Mote: “Apareço aqui, diante de vós, a dar a cara por estas medidas.” (Um primeiro-ministro de um lugar irremediável, um tanto desorientado a tentar disfarçar a desorientação com uma bravura que fica bem no retrato)
Não será a prosa sobre o dito primeiro-ministro, nem as suas táticas de sobrevivência que parecem sobrepor-se à governação do lugar; nem apanharão o autor da prosa no lodo onde campeia a batalha política, numa lógica binária que parece ser uma contaminação (de comportamentos) dentro da contaminação geral (da peste e do medo adjacente) – pois que aos defensores do primeiro-ministro parece intolerável que haja quem o critique, servindo-se da muleta de um presidente em funções que convoca a “unidade nacional” como imperativo circunstancial, logo interpretada como pretexto para silenciar quem faça soerguer uma crítica voz. Comentário único aos fétidos tempos de peste por dentro da peste: mal anda um lugar assim.
De tal lugar se diz ser habitado por uma gesta de gente brava. A coragem ficou tatuada na audácia das conquistas além do mar demandado e persistiu na memória coletiva, com variações temáticas. Sempre gostámos de ser intrépidos anões a desafiar adamastores inomináveis; foi a compensação pela nossa pequenez. Por exemplo, os bravos que lidam touros, passando por cima da lide desigual, são uma das manifestações modernas (melhor seria dito: atávicas) da valentia que arregimenta hostes.
Dizer “aqui estou, a dar a cara” costuma acontecer quando quem o diz está refém de uma fragilidade de que se quer desembaraçar.

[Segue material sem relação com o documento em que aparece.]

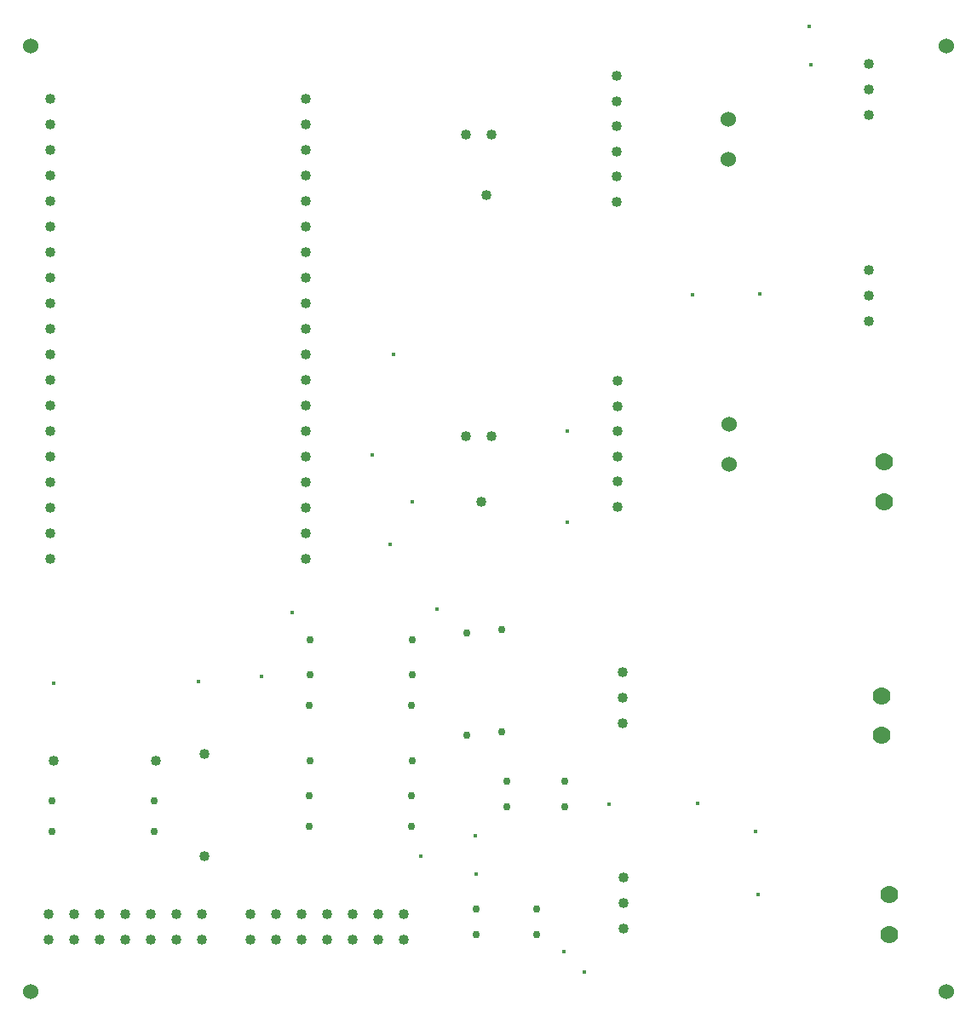
<source format=gbr>
G04 PROTEUS GERBER X2 FILE*
%TF.GenerationSoftware,Labcenter,Proteus,8.9-SP0-Build27865*%
%TF.CreationDate,2023-09-22T01:56:32+00:00*%
%TF.FileFunction,Plated,1,2,PTH*%
%TF.FilePolarity,Positive*%
%TF.Part,Single*%
%TF.SameCoordinates,{f1bbcda0-0957-4744-b51b-1f7c2430d0f4}*%
%FSLAX45Y45*%
%MOMM*%
G01*
%TA.AperFunction,ViaDrill*%
%ADD45C,0.381000*%
%TA.AperFunction,ComponentDrill*%
%ADD46C,1.016000*%
%TA.AperFunction,ComponentDrill*%
%ADD47C,0.762000*%
%ADD48C,1.778000*%
%TA.AperFunction,ComponentDrill*%
%ADD49C,1.524000*%
%TA.AperFunction,OtherDrill,Unknown*%
%ADD50C,1.524000*%
%TD.AperFunction*%
D45*
X-8533142Y-4314388D03*
X-9971652Y-4328348D03*
X-3620535Y-470198D03*
X-2955159Y-458626D03*
X-6805578Y-2061591D03*
X-6631606Y-2954649D03*
X-4871652Y-2728348D03*
X-4871652Y-1828348D03*
X-6408578Y-2526421D03*
X-6595000Y-1064174D03*
X-6166098Y-3597270D03*
X-7602687Y-3628628D03*
X-7911929Y-4265632D03*
X-6324431Y-6053039D03*
X-2971652Y-6428348D03*
X-3000055Y-5805108D03*
X-3571652Y-5528348D03*
X-4450374Y-5537216D03*
X-4700000Y-7200000D03*
X-5771652Y-6228348D03*
X-4900000Y-7000000D03*
X-5783506Y-5845292D03*
X-2467119Y+2198933D03*
X-2443296Y+1816787D03*
D46*
X-10021652Y-6878348D03*
X-9767652Y-6878348D03*
X-9513652Y-6878348D03*
X-9259652Y-6878348D03*
X-9005652Y-6878348D03*
X-8751652Y-6878348D03*
X-8497652Y-6878348D03*
X-8497652Y-6624348D03*
X-8751652Y-6624348D03*
X-9005652Y-6624348D03*
X-9259652Y-6624348D03*
X-9513652Y-6624348D03*
X-9767652Y-6624348D03*
X-10021652Y-6624348D03*
X-8021652Y-6882348D03*
X-7767652Y-6882348D03*
X-7513652Y-6882348D03*
X-7259652Y-6882348D03*
X-7005652Y-6882348D03*
X-6751652Y-6882348D03*
X-6497652Y-6882348D03*
X-6497652Y-6628348D03*
X-6751652Y-6628348D03*
X-7005652Y-6628348D03*
X-7259652Y-6628348D03*
X-7513652Y-6628348D03*
X-7767652Y-6628348D03*
X-8021652Y-6628348D03*
D47*
X-7421652Y-4251348D03*
X-6405652Y-4251348D03*
X-7437652Y-5451348D03*
X-6421652Y-5451348D03*
X-6421652Y-5751348D03*
X-7437652Y-5751348D03*
X-8971652Y-5801348D03*
X-9987652Y-5801348D03*
X-9987652Y-5501348D03*
X-8971652Y-5501348D03*
X-5871652Y-4851348D03*
X-5871652Y-3835348D03*
X-5521652Y-4817348D03*
X-5521652Y-3801348D03*
X-6421652Y-4551348D03*
X-7437652Y-4551348D03*
X-6405652Y-3901348D03*
X-7421652Y-3901348D03*
X-5471652Y-5305348D03*
X-5471652Y-5559348D03*
X-4894652Y-5305348D03*
X-4894652Y-5559348D03*
X-5771652Y-6574348D03*
X-5771652Y-6828348D03*
X-5171652Y-6574348D03*
X-5171652Y-6828348D03*
D46*
X-8955652Y-5101348D03*
X-9971652Y-5101348D03*
X-8471652Y-5035348D03*
X-8471652Y-6051348D03*
X-5725652Y-2528348D03*
X-5621652Y-1878348D03*
X-5875652Y-1878348D03*
D47*
X-6405652Y-5101348D03*
X-7421652Y-5101348D03*
D46*
X-5671652Y+521652D03*
X-5621652Y+1121652D03*
X-5875652Y+1121652D03*
X-4311652Y-6264348D03*
X-4311652Y-6518348D03*
X-4311652Y-6772348D03*
X-4317652Y-4220348D03*
X-4317652Y-4474348D03*
X-4317652Y-4728348D03*
X-1871652Y-228348D03*
X-1871652Y-482348D03*
X-1871652Y-736348D03*
X-1871652Y+1825652D03*
X-1871652Y+1571652D03*
X-1871652Y+1317652D03*
D48*
X-1748532Y-4455228D03*
X-1748532Y-4851468D03*
X-1671652Y-6432108D03*
X-1671652Y-6828348D03*
X-1721652Y-2132108D03*
X-1721652Y-2528348D03*
D46*
X-7471652Y-3098348D03*
X-7471652Y-2844348D03*
X-7471652Y-2590348D03*
X-7471652Y-2336348D03*
X-7471652Y-2082348D03*
X-7471652Y-1828348D03*
X-7471652Y-1574348D03*
X-7471652Y-1320348D03*
X-7471652Y-1066348D03*
X-7471652Y-812357D03*
X-7471652Y-558348D03*
X-7471652Y-304348D03*
X-7471652Y-50348D03*
X-7471652Y+203652D03*
X-7471652Y+457652D03*
X-7471652Y+711652D03*
X-7471652Y+965652D03*
X-7471652Y+1219652D03*
X-7471652Y+1473652D03*
X-10011652Y+1473652D03*
X-10011652Y+1219652D03*
X-10011652Y+965652D03*
X-10011652Y+711652D03*
X-10011652Y+457652D03*
X-10011652Y+203652D03*
X-10011652Y-50348D03*
X-10011652Y-304348D03*
X-10011652Y-558348D03*
X-10011652Y-812357D03*
X-10011652Y-1066348D03*
X-10011652Y-1320348D03*
X-10011652Y-1574348D03*
X-10011652Y-1828348D03*
X-10011652Y-2082348D03*
X-10011652Y-2336348D03*
X-10011652Y-2590348D03*
X-10011652Y-2844348D03*
X-10011652Y-3098348D03*
D49*
X-3261652Y-2158348D03*
X-3261652Y-1758348D03*
D46*
X-4371652Y-1328348D03*
X-4371652Y-1578348D03*
X-4371652Y-1828348D03*
X-4371652Y-2078348D03*
X-4371652Y-2328348D03*
X-4371652Y-2578348D03*
D49*
X-3271652Y+871652D03*
X-3271652Y+1271652D03*
D46*
X-4381652Y+1701652D03*
X-4381652Y+1451652D03*
X-4381652Y+1201652D03*
X-4381652Y+951652D03*
X-4381652Y+701652D03*
X-4381652Y+451652D03*
D50*
X-1100000Y-7400000D03*
X-10200000Y-7400000D03*
X-10200000Y+2000000D03*
X-1100000Y+2000000D03*
M02*

</source>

É um truque retórico para virar o jogo do avesso, saindo por cima quando se salda a contenda. Para um mendaz, seria mais fácil continuar acantonado no esconderijo. O corajoso dá a cara. Espera, ao menos, que o louvem pelo ato corajoso.
E a coragem, para além de ser um disfarce, resolve o quê? Mesmo quando a coragem vem abraçada à humildade da aceitação do erro, não resolve nada. “Dar a cara” é um eufemismo do habitual arrependimento, quando a lucidez serve de caução à admissão do erro. Mas o arrependimento – como o desassombro da coragem de quem “dá a cara” – não remedeia o erro. “Dar a cara” é inútil. Quem aparece bravamente a dar a cara está protegido pela cápsula de um monólogo. Não se expõe às possíveis vítimas do erro cometido, que poderiam querer singrar a vingança em direto e diretamente na cara do arrependido.
Dar a cara desta forma e neste contexto não passa de coragem altiva. Uma apólice de seguro para quem se penitencia, mas um logro que atira os olhares para futuras núpcias, compondo uma imagem para memória futura. Dar a cara nestes termos nem devia ser interpretado como valentia: é um adiamento e uma fuga ao passado. Não passa de bravura marialva de quem lida um touro numa lide desigual.